*** Information given Section Begins ***

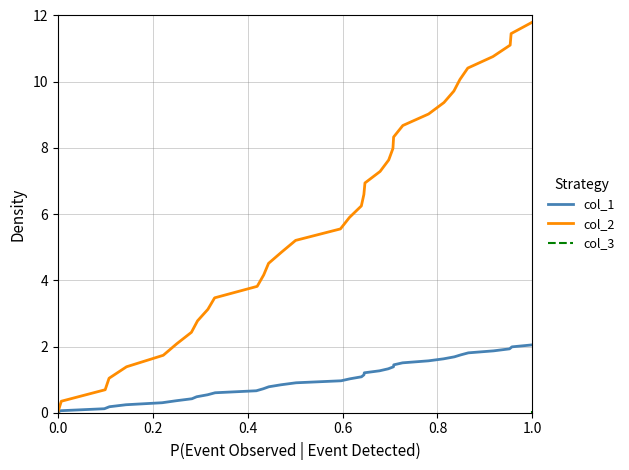

What is the greatest value displayed?

11.8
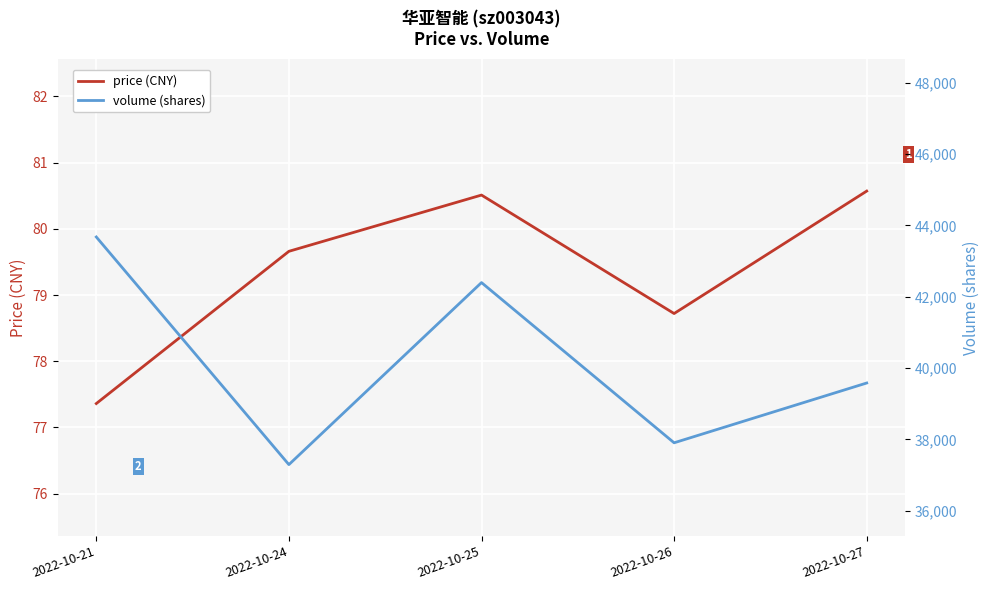

True or false: volume has more than 1 interior local peaks.

False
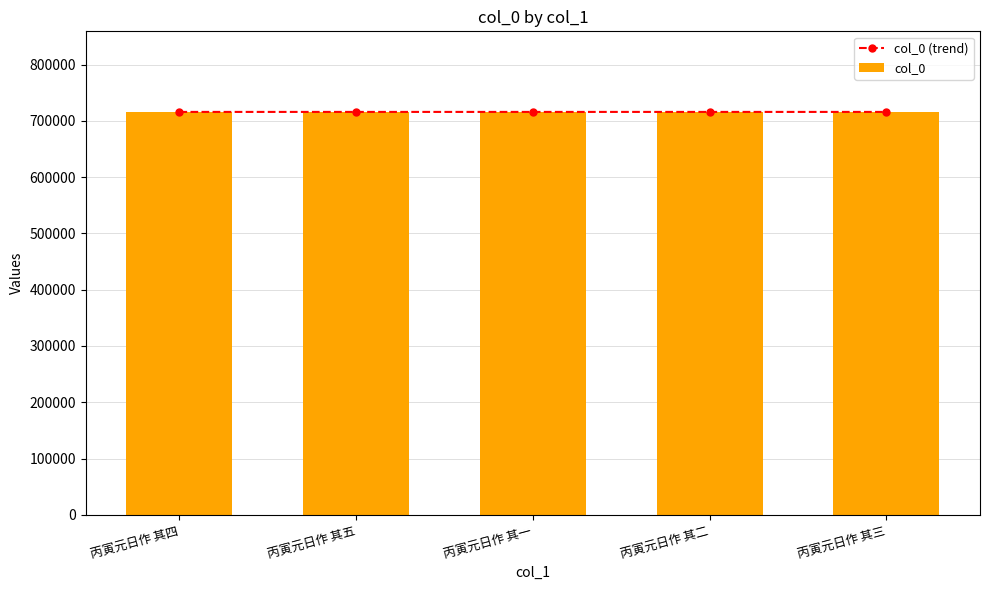

What is the average value of the col_0 (trend) series?

715868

*** Information given Section Ends ***

_Aim of the exercise_.
Copy out the text of the material above word for word, leaving out the images.

_Exercise response_.
What is the greatest value displayed?

11.8

True or false: volume has more than 1 interior local peaks.

False

What is the average value of the col_0 (trend) series?

715868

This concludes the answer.